Sunday Independent (Ireland)

GUIDE TO DELICIOUS CURRIES

Whether it’s a marvellous Madras or a delicious dhal, there’s a curry to suit everyone, says Rachel Allen, who has some delicious vegetarian recipes for you to try. Photograph­y by Tony Gavin

- RACHEL ALLEN’S

One of my favourite things about curry — apart from the fabulously fragrant flavours and their huge versatilit­y — is that they have a delicious sauce that demands to be mopped up by rice or flatbreads such as naan, paratha or chapati. The word curry actually comes from the Tamil word kari, which means sauce or gravy.

Defining exactly what curry means, apart from a spiced dish with sauce or gravy, is not easy. Curries and curried dishes are eaten across the world, and they vary hugely. The curries that are eaten in India can be very different from those in its neighbouri­ng countries, not to mention curries that come from Guyana, Trinidad, Singapore or Japan.

Each spice in the curry is important, adding its own layer of flavour and complexity. If you can, toast and grind whole spices for each dish. It gives a deeper and more powerful flavour than ready-ground spices, and is always worth that little extra effort.

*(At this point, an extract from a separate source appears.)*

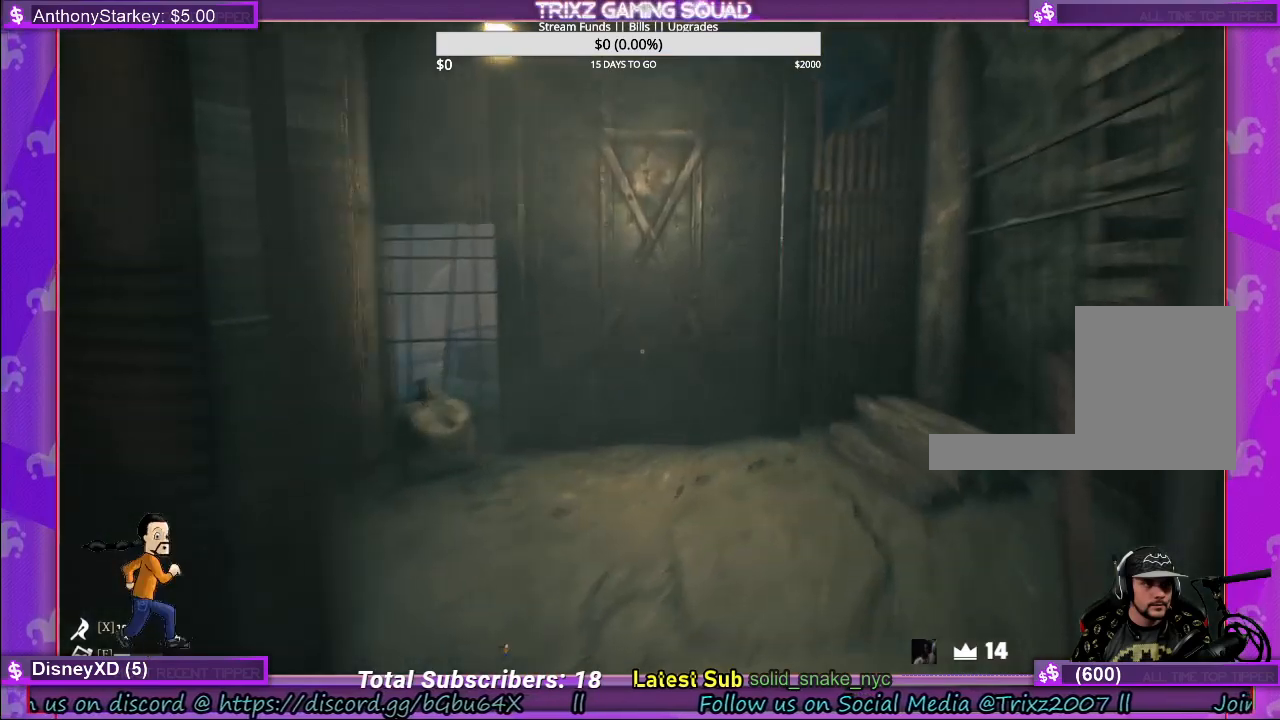
{"keys": ["a", "shift", "w"], "mouse": [], "events": [[300, "a", "down"]]}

Whether you’re a vegetarian, or a committed carnivore who wants to up the veggies and pulses in your life, these vegetarian curries will hopefully also deliver on the convenienc­e front, as they can all be made in advance and reheated, or even frozen.

The humble but delicious chickpea is an important staple food across Asia, Africa and the Middle East. Chickpeas are hearty, full of nutrition and can be stored for years when they are dried. The quick chickpea curry, right, is easy to throw together and completely delicious. It’s just as good, if not better, if it is made a day or two in advance, and it’s ideal for making extra to freeze, for those nights when you need a meal in a hurry.

The roasted vegetable coconut curry, also right, is a feast of a curry, with a gorgeously creamy consistenc­y from the coconut milk, a lightness from the yoghurt and a buttery crunch from the toasted nuts. For this curry, roasting the vegetables in the curry paste really brings out their sweetness. It’s worth making a big batch, as, even if you won’t need all of it at once, it’ll freeze a treat.

Dhal is a split grain or pulse in India, and this version, far right, of the ubiquitous, delicious dish that uses red or yellow lentils, is a favourite of mine. Served with rice and a nice squeeze of lemon, and perhaps a cold glass of beer, this, for me, is as comforting as curries get.